** Vorliegender Auszug **
Leuchtende Farben in vollendeter Glaskunst

Und dann sind da natürlich die Baumeister, die Handwerker, die Glaskünstler! In der Kathedrale und der Basilika von Tours, in den Kathedralen von Chartres und Reims stehen die Trierer fasziniert vor den einzigartigen Kunstwerken, die in leuchtenden Farben und vollendeter Technik das Leben Martins, die Geschichten der Bibel und des Landes darstellen und Zeugnis geben von der großen Bedeutung dieser Orte.

„Einzigartig unbeschreiblich“ flüstert Margret Kremer angesichts der Farbenpracht und -fülle der weltbekannten Fenster von Chartres. 150-fach setzen sie biblische Erzählungen und Szenen des Alltagslebens im 13. Jahrhundert ins Bild. Durchaus stimmig und ausdrucksstark auch die Exemplare aus jüngster Zeit, wie das von Deutschland gestiftete Fenster des Friedens.

** Die Aufgabe **
Übersetze bitte diesen Satz aus dem Auszug über die Glasfenster ins Englische: „„Einzigartig unbeschreiblich“ flüstert Margret Kremer angesichts der Farbenpracht und -fülle der weltbekannten Fenster von Chartres.“ Die anschließenden Daten stammen aus einer anderen Quelle.

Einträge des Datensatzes
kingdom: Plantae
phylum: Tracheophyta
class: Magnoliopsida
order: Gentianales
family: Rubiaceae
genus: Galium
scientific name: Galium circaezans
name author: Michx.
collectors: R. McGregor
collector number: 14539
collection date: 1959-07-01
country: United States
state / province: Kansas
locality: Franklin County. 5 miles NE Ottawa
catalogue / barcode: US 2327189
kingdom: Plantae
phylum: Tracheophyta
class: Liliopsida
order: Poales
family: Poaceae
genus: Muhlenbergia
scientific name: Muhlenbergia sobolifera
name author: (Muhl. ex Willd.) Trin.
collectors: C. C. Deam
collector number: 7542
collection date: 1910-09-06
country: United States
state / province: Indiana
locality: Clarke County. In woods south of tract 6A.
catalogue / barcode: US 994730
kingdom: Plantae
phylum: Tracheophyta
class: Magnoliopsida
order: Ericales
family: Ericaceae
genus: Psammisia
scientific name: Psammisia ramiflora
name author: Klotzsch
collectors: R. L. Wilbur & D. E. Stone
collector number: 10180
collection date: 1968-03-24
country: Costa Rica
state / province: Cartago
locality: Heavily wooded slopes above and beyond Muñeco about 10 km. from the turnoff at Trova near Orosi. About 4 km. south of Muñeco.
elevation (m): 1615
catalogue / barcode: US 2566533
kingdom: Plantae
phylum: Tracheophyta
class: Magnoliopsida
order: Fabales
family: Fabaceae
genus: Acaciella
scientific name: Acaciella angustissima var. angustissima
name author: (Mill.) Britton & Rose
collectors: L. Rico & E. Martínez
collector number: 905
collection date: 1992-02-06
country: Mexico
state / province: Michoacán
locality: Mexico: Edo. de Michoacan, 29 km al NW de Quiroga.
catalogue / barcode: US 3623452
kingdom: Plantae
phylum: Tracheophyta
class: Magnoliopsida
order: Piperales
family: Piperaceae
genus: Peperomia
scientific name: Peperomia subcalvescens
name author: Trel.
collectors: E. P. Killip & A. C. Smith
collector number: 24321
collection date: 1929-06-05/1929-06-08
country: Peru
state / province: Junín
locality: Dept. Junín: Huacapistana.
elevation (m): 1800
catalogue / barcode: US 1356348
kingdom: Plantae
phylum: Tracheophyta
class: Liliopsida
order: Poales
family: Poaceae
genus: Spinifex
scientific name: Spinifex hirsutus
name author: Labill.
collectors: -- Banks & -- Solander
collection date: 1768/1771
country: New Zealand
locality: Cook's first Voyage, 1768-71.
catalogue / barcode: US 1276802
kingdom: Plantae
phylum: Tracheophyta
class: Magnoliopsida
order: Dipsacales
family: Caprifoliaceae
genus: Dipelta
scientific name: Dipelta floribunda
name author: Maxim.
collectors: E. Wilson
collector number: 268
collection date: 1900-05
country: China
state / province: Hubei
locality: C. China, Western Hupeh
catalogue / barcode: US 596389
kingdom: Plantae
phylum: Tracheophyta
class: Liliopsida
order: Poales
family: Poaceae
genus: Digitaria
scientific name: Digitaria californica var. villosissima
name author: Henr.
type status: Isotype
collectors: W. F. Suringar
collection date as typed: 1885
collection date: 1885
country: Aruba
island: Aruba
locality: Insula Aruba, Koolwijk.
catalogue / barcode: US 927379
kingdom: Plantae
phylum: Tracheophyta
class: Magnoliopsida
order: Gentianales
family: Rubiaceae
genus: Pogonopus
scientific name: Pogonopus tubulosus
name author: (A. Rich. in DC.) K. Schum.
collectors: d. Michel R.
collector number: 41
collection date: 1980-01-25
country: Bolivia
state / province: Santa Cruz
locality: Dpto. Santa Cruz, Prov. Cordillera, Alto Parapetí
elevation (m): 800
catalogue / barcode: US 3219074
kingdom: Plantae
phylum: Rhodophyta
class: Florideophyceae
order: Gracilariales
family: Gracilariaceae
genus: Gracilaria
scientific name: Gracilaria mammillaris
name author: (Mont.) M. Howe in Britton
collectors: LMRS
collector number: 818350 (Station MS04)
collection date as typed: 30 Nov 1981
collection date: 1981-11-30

** Antwort folgt **
"Uniquely indescribable," whispers Margret Kremer at the sight of the splendor and abundance of color in the world-famous windows of Chartres.